Markdown metadata format

2019-04-03 10:26发布

问题:

Is there a standard or convention for embedding metadata in a Markdown formatted post, such as the publication date or post author for conditional rendering by the renderer?

Looks like this Yaml metadata format might be it.

There are all kinds of strategies, e.g. an accompanying file mypost.meta.edn, but I'm hoping to keep it all in one file.

回答1:

There are two common formats that look very similar but are actually different in some very specific ways. And a third which is very different.

YAML Front Matter

The Jekyll static site generator popularized YAML front matter which is deliminated by YAML section markers. Yes, the dashes are actually part of the YAML syntax. And the metadata is defined using any valid YAML syntax. Here is an example from the Jekyll docs:

---
layout: post
title: Blogging Like a Hacker
---

Note that YAML front matter is not parsed by the Markdown parser, but is removed prior to parsing by Jekyll (or whatever tool you're using) and could actually be used to request a different parser than the default Markdown parser for that page (I don't recall if Jekyll does that, but I have seen some tools which do).

MultiMarkdown Metadata

The older and simpler MultiMarkdown Metadata is actually incorporated into a few Markdown parsers. While it has more recently been updated to optionally support YAML deliminators, traditionally, the metadata ends and the Markdown document begins upon the first blank line (if the first line was blank, then no metadata). And while the syntax looks very similar to YAML, only key-value pairs are supported with no implied types. Here is an example from the MultiMarkdown docs:

Title:    A Sample MultiMarkdown Document  
Author:   Fletcher T. Penney  
Date:     February 9, 2011  
Comment:  This is a comment intended to demonstrate  
          metadata that spans multiple lines, yet  
          is treated as a single value.  
CSS:      http://example.com/standard.css

The MultiMarkdown parser includes a bunch of additional options which are unique to that parser, but the key-value metadata is used across multiple parsers. Unfortunately, I have never seen any two which behaved exactly the same. Without the Markdown rules defining such a format everyone has done their own slightly different interpretation resulting in a lot of variety.

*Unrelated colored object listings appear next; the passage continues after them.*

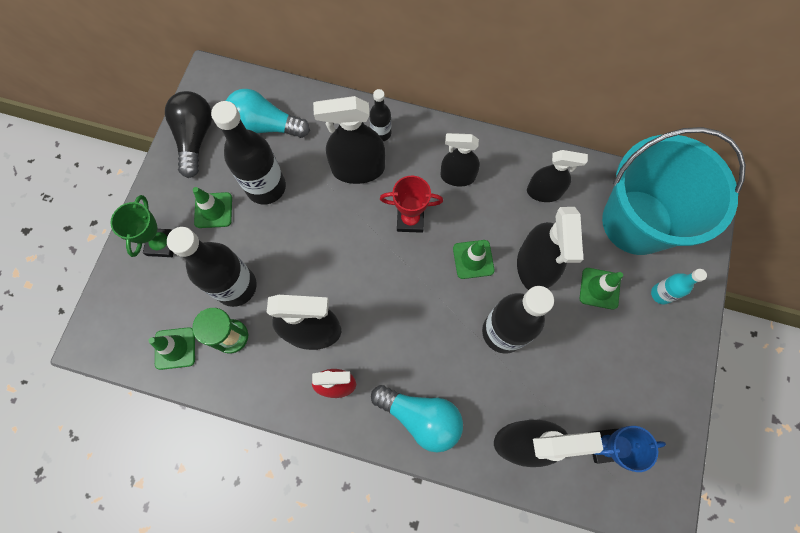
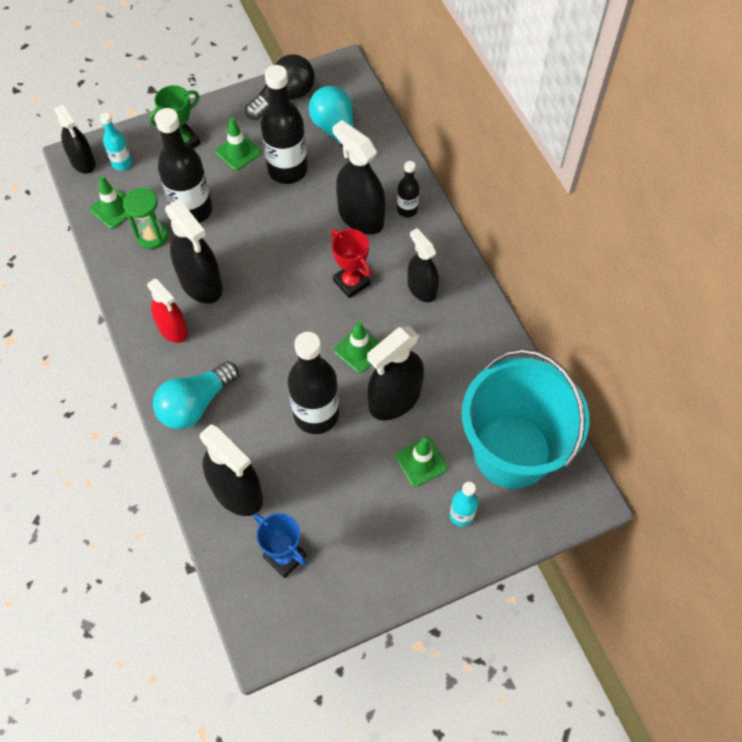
camera: 50 degrees right, 10 degrees down
(135, 308) = (122, 163): none -> turquoise bottle
(420, 417) = (195, 404): turquoise light bulb -> turquoise light bulb turned 60 degrees clockwise
(544, 192) = (470, 361): black spray bottle -> black spray bottle (83, 162)

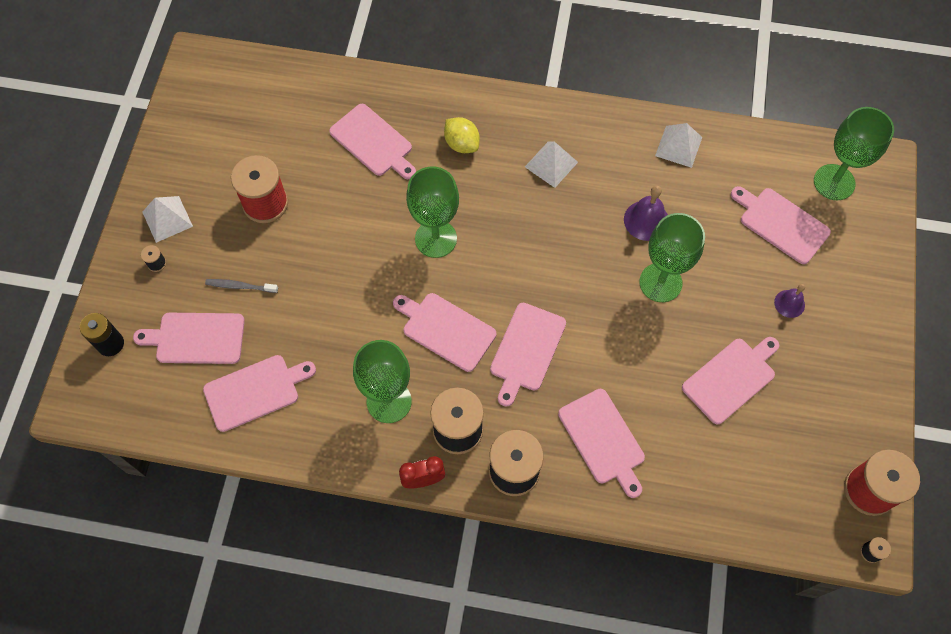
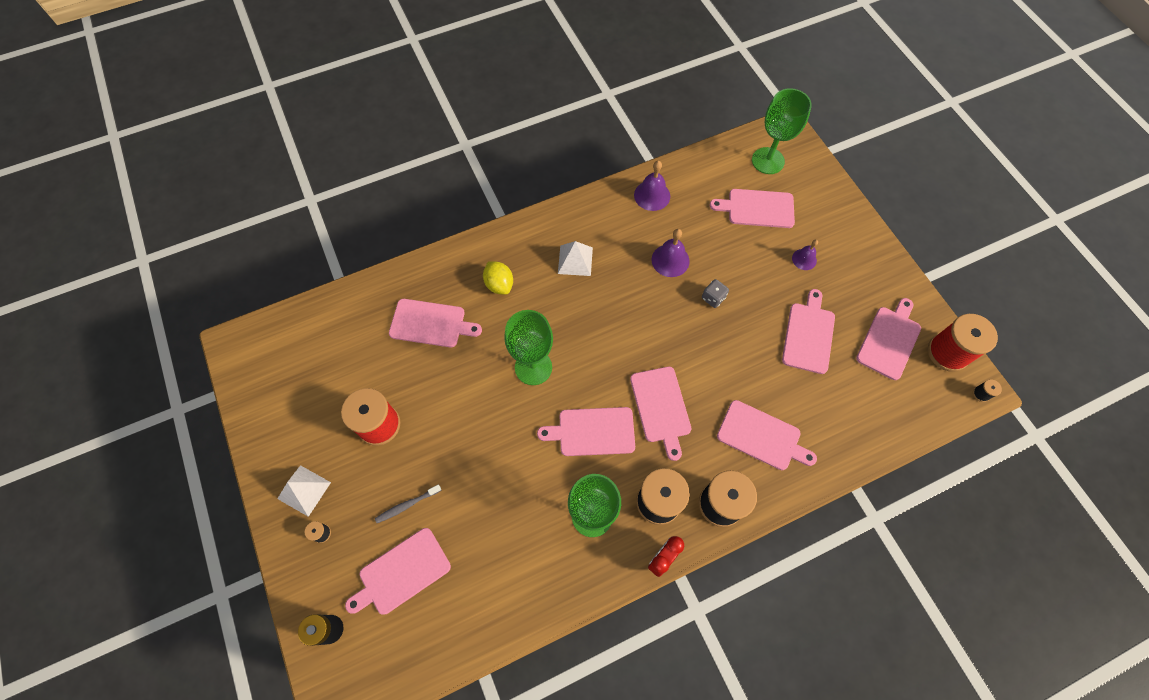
camera: 35 degrees left, 0 degrees up
(255, 391) = (482, 582): pink cutting board -> pink cutting board (889, 340)
(462, 144) = (499, 284): yellow lemon -> yellow lemon turned 45 degrees clockwise
(660, 282) = (713, 298): green goblet -> grey dice
(678, 146) = (652, 195): white pyramid -> purple bell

The one thing that is more common is the support for YAML deliminators and basic key-value definitions.

Pandoc Title Block

For completeness there is also the Pandoc Title Block. If has a very different syntax and is not easily confused with the other two. To my knowledge, it is only supported by Pandoc (if enabled), and it only supports three types of data: title, author, and date. Here is an example from the Pandoc documentation:

% title
% author(s) (separated by semicolons)
% date

Note that Pandoc Title Blocks are one of two style supported by Pandoc. Pandoc also supports YAML Metadata as described above. Neither extension is enabled by default.



回答2:

Most Markdown renderers seem to support this YAML format for metadata at the top of the file:

---
layout: post
published-on: 1 January 2000
title: Blogging Like a Boss
---

Content goes here.


回答3:

This is not a standard way, but works with Markdown Extra.

I wanted something that worked in the parser, but also didn't leave any clutter when I browse the files on Bitbucket where I store the files.

So I use Abbreviations from the Markdown Extra syntax.

*[blog-date]: 2018-04-27
*[blog-tags]: foo,bar

then I parse them with regexp:

 ^\*\[blog-date\]:\s*(.+)\s*$

As long as I don't write the exact keywords in the text, they leave no trace. So use some prefix obscure enough to hide them.



回答4:

A workaround use standard syntax and compatible with all other viewers.

I was also looking for a way to add application specific metadata to markdown files while make sure the existing viewers such as vscode and github page will ignore added metadata. Also to use extended markdown syntax is not a good idea because I want to make sure my files can be renderred correctly on different viewers.

So here is my solution: at beginning of markdown file, use following syntax to add metadata:


  [_metadata_:author]:- "daveying"
  [_metadata_:tags]:- "markdonw metadata"

This is the standard syntax for references, and they will not be renderred while your application can extract these data out.

The - after : is just a placeholder for url, I don't use url as value because you cannot have space in urls, but I have scenarios require array values.



回答5:

I haven't seen this mentioned elsewhere here or in various blogs discussing the subject, but in a project for my personal website, I've decided to use a simple JSON object at the top of each markdown file to store metadata. It's a little more cumbersome to type compared to some of the more textual formats above, but it's super easy to parse. Basically I just do a regex such as ^\s*({.*?})\s*(.*)$ (with the s option on to treat . as \n) to capture the json and markdown content, then parse the json with the language's standard method. It allows pretty easily for arbitrary meta fields.